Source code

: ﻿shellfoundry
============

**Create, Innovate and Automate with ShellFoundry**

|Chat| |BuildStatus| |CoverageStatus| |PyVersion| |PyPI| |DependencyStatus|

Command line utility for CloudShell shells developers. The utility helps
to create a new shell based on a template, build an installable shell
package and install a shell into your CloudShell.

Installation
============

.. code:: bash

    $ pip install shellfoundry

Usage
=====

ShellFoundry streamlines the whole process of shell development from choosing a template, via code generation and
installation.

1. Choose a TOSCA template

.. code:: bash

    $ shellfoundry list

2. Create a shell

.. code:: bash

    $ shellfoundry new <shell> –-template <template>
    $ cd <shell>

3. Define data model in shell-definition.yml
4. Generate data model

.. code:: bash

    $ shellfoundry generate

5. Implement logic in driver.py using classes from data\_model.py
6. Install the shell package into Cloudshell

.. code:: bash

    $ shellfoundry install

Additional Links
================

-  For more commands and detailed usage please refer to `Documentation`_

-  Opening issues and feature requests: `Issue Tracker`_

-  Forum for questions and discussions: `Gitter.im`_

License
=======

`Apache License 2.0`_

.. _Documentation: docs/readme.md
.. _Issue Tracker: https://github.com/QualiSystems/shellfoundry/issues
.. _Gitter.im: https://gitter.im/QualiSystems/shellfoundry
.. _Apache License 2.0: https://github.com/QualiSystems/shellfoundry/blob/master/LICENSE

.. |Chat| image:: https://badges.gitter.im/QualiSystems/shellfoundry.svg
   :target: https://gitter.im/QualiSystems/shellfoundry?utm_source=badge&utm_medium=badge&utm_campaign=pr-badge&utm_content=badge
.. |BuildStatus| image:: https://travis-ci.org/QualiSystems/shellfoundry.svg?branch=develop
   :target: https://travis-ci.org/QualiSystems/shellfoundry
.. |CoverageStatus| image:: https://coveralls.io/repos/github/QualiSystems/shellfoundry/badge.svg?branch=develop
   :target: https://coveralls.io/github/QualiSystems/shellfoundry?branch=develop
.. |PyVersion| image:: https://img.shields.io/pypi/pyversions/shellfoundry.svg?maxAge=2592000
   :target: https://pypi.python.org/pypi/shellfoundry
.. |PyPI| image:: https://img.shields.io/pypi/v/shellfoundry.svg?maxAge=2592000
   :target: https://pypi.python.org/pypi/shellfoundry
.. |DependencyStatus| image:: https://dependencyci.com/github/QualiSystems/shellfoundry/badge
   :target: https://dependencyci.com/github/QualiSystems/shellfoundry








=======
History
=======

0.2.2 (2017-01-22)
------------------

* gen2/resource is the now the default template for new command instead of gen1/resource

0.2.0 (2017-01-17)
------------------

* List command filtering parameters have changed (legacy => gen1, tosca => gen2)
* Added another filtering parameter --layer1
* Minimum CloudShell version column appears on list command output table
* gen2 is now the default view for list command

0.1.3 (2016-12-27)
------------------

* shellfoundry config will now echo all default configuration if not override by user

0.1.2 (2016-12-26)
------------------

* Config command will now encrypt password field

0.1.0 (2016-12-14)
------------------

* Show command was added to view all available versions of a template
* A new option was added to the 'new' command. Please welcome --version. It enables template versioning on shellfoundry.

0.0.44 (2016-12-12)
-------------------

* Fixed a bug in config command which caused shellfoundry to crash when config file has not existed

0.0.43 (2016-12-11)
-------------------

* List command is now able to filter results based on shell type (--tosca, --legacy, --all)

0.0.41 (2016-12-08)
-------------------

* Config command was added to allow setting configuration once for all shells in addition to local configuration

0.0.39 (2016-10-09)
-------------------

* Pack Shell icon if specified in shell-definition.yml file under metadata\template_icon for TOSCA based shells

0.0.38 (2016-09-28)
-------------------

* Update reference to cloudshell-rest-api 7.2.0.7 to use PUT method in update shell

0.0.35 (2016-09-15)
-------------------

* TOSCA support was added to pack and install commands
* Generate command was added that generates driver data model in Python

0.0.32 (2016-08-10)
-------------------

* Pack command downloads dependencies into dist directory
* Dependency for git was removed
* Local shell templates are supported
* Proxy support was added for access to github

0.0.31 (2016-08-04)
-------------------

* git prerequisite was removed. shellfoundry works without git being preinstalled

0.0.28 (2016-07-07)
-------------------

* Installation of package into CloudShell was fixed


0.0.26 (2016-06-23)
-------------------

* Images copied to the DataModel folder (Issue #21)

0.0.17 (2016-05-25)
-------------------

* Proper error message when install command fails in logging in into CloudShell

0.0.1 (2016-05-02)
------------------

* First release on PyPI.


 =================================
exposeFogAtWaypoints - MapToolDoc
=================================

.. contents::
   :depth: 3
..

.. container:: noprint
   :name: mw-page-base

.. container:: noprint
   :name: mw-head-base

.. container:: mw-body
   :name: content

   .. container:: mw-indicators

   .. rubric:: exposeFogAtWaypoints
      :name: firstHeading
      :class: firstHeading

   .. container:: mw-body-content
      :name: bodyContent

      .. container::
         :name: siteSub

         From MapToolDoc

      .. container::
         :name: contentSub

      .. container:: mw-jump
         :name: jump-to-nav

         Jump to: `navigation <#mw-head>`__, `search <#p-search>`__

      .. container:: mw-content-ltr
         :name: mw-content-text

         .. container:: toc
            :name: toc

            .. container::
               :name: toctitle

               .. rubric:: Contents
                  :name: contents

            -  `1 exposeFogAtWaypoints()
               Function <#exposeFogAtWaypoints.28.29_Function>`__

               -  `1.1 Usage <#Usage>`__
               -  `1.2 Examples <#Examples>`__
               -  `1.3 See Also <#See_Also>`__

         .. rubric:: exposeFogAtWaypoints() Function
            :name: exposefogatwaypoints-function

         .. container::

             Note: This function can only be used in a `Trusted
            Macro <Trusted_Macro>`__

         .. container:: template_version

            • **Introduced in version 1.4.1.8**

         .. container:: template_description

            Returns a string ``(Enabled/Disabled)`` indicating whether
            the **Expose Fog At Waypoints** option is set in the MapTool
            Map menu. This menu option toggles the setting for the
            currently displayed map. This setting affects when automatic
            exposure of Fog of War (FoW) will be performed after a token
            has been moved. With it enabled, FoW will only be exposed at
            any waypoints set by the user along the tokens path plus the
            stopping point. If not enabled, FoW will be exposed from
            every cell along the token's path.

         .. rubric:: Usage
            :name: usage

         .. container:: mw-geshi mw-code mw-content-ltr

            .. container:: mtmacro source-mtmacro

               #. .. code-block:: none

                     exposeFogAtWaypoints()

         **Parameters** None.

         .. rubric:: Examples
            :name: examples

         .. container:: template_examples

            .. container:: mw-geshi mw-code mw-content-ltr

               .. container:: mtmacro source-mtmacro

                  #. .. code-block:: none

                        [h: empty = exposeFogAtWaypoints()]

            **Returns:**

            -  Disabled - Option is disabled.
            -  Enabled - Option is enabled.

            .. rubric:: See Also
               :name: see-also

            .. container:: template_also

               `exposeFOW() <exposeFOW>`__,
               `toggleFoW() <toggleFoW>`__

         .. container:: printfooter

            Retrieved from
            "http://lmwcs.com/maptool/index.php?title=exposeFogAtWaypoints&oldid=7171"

■ **THE TASK**: The required output is the stretch of entries above from the line containing "Returns a string" through the line containing "currently displayed map.", reproduced exactly.

■ **OUTPUT OF THE EXERCISE**:
            Returns a string ``(Enabled/Disabled)`` indicating whether
            the **Expose Fog At Waypoints** option is set in the MapTool
            Map menu. This menu option toggles the setting for the
            currently displayed map. This setting affects when automatic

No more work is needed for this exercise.